You might think construction as people still pound nails, drive screws, lay flooring, etc. But plans are now downloaded, iPads are prevalent on job sites, communication is by text, etc. Cars are nothing but a computer on wheels. Kitchens have become high-tech with Wi-Fi appliances, Amazon Echo or Google Home devices providing recipes, being a timer, and more.

I mention this because of a Wall Street Journal article from last year titled, “Technology Spells End Of Roughneck Boom.” It seems automation and artificial intelligence are replacing high-paying blue-collar jobs in the oil drilling industry. One expert said jobs like measuring well conditions thousands of feet underground could decline by 25%. Also, efficiency is improved, inspectors now get their efficiency-driven schedules determined by a computer algorithm, they use augmented reality glasses that send real-time feeds to the office, and get back data via those glasses showing him how to perform complicated tasks.

This improved efficiency reminds me of one of my favorite stories. Bill bought a company that, in simple terms, sold blocks of service time. A good analogy is a hotel; if they don’t rent the room today, they can’t rent it twice tomorrow. The company’s website was a brochure and within a couple months he converted it to an ordering system, almost eliminating phone calls and phone tag. The good news is he didn’t get rid of the employees he had them do productive marketing work to grow the business.

We’re going through something similar. We just upgraded to Salesforce. We’ll use 10% of its capability but if it does the one primary thing we want it to do it will more than pay for itself in saved time – and everything else will be a bonus.

Like most things, there are good and not-so-good implications from new technology, new processes, or anything else. It’s using the good changes to overcome bad changes that makes a difference.

“Perfection is like chasing the horizon. Keep moving.” (Author) Neil Gaiman

When “Word of Mouth” Isn’t Enough

I’m talking to an owner who’s pretty darn proud of the fact he doesn’t do any marketing or have any sales effort because it’s all “word of mouth.” He tells me this knowing I know his friend (with the same type of business) in a noticeably smaller market that has two to three times the revenue he has.

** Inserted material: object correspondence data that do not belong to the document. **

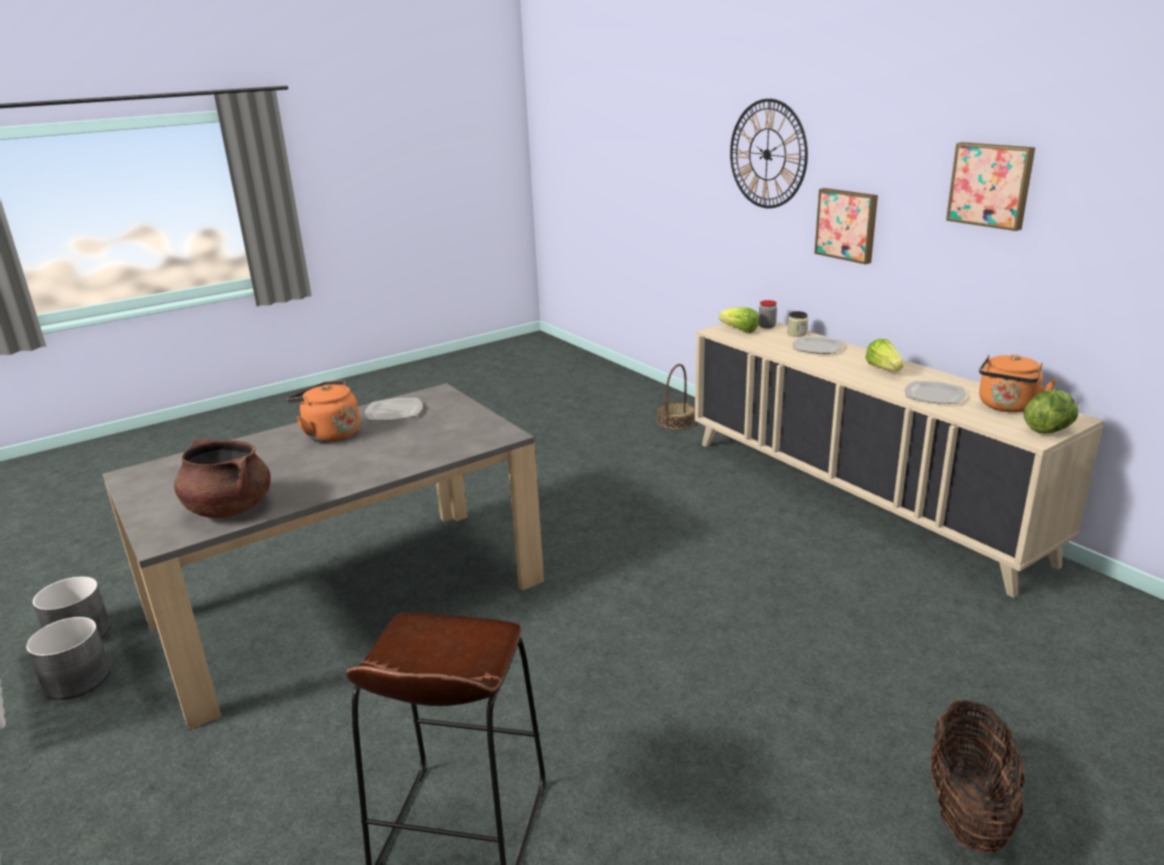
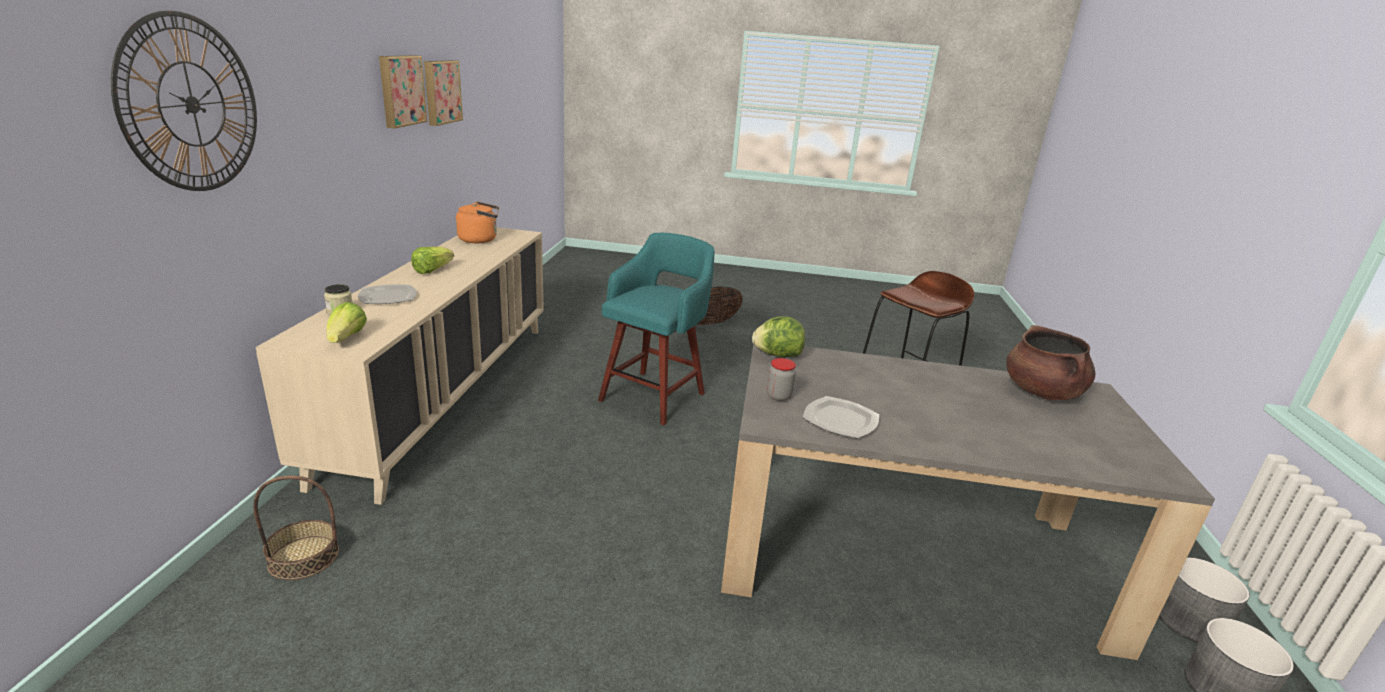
camera: 140 degrees left, 0 degrees up
(329, 434) = (928, 425): orange kettle -> none
(735, 605) = (654, 395): none -> turquoise stool
(767, 326) = (317, 329): jar -> jar (778, 396)
(847, 225) = (316, 167): picture -> picture (441, 92)
(934, 395) = (480, 254): plate -> none
(1048, 430) = (510, 232): lettuce -> lettuce (777, 355)

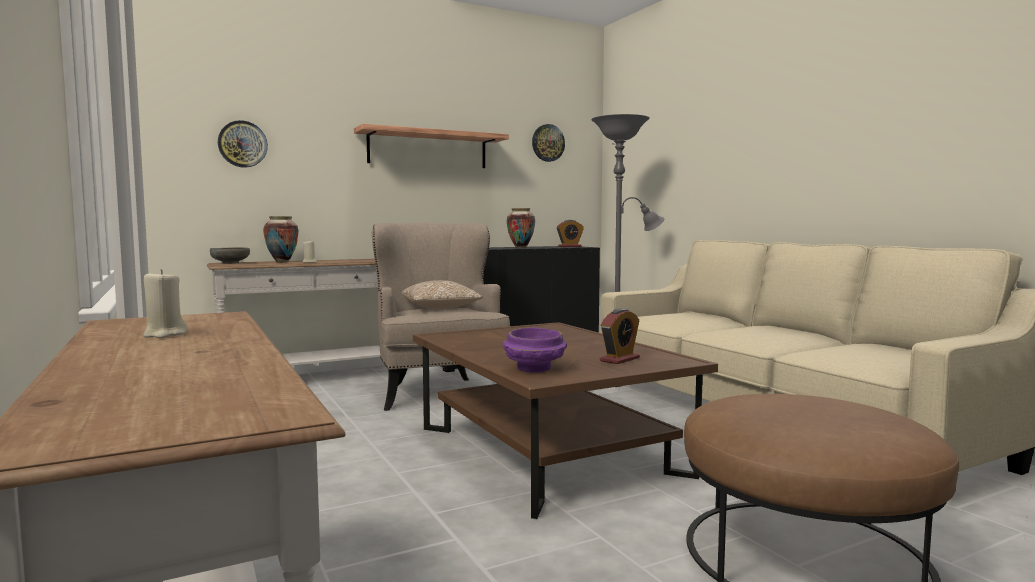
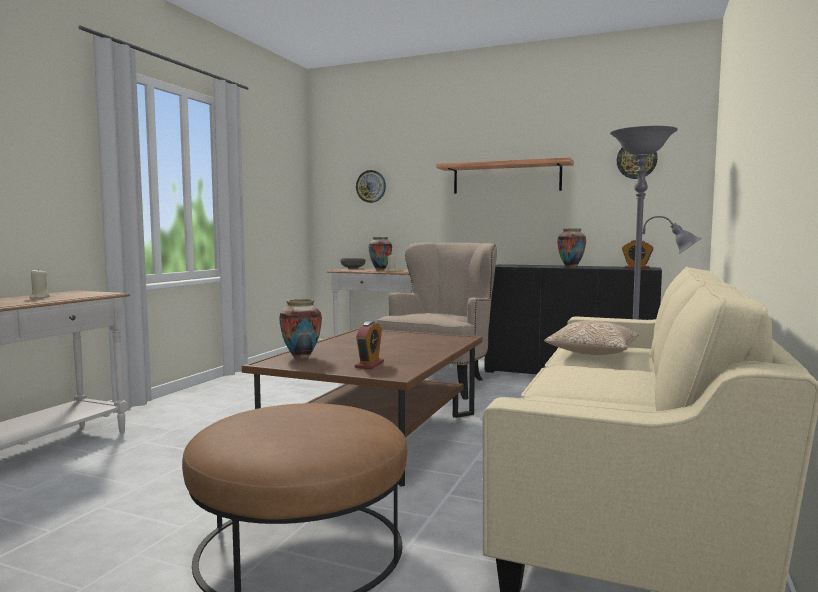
camera: 50 degrees right, 0 degrees up
(440, 308) = (436, 314): pillow -> pillow (592, 353)
(535, 369) = (301, 358): purple bowl -> vase
(619, 359) = (369, 365): alarm clock -> alarm clock turned 75 degrees counterclockwise

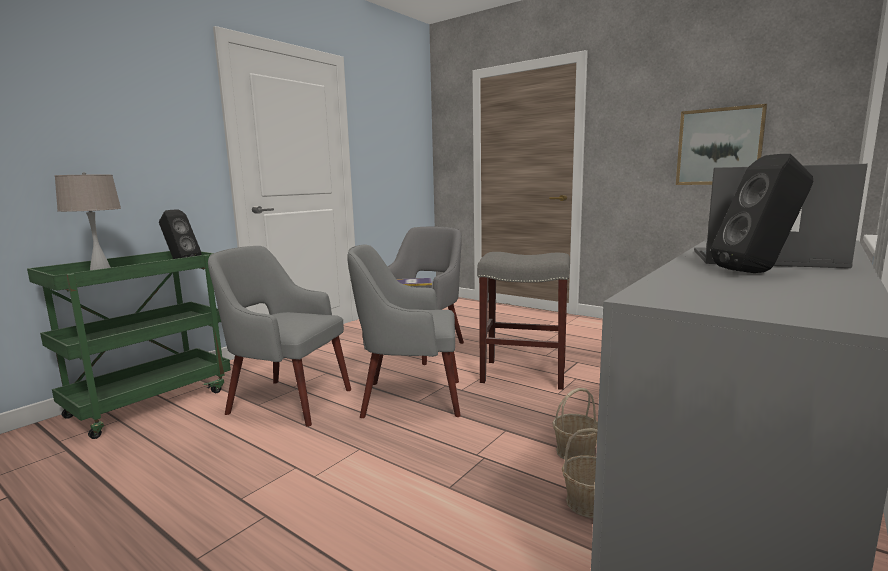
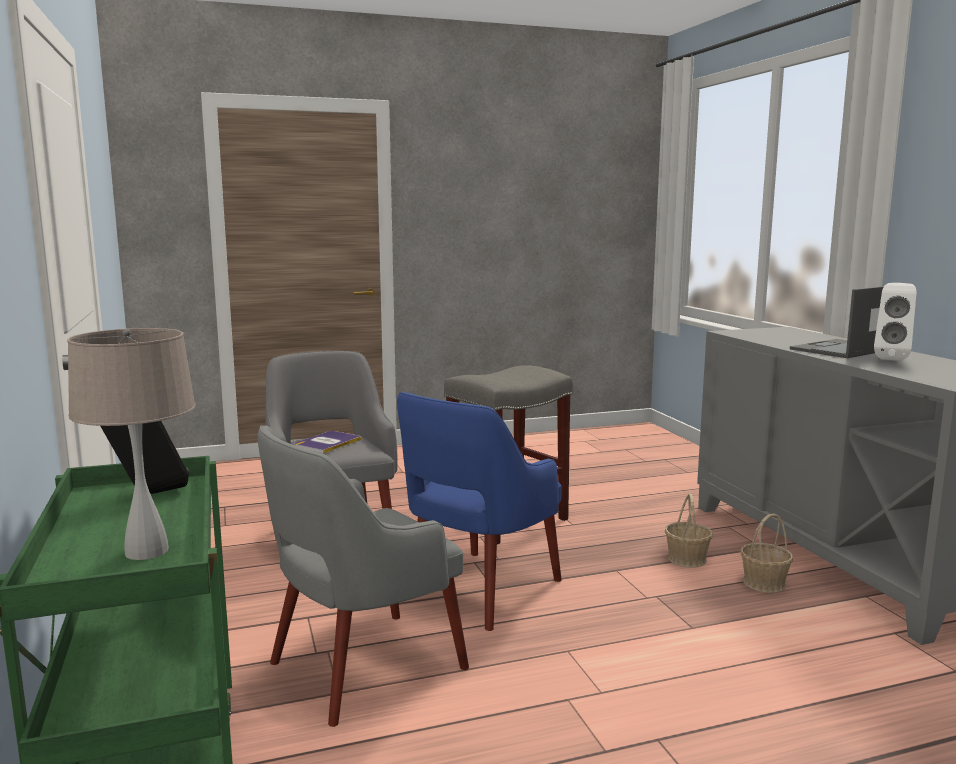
camera: 55 degrees left, 0 degrees up
(410, 398) = (479, 590): grey armchair -> blue armchair
(719, 147) = (539, 232): picture -> none
(758, 272) = (891, 360): black speaker -> white speaker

My first thought was, maybe if you did some marketing, you’d be making more money, and more importantly, have a more valuable business. By his own admission, this owner spends a good amount of time working “In” the business. He’s working well under his pay grade when he does this and probably works more hours than he would if he grew the business.

Word of mouth is great, especially for businesses like mine where referrals are the platinum standard. But those referrals only come as the result of marketing. But for a more traditional B2B or B2C firm (like this one that sells to businesses, government, and consumers) there needs to be marketing plus some sales effort.

A salesperson should be calling on the businesses and government buyers letting them know about new offerings, building the relationship, etc. As consumers, what’s the first thing we do when we need a new product or service? Right, we Google it. Some SEO or AdWords is sure worth a try.

Marketing is what creates customers, which creates buzz, which leads to the word of mouth phenomenon, and even more customers.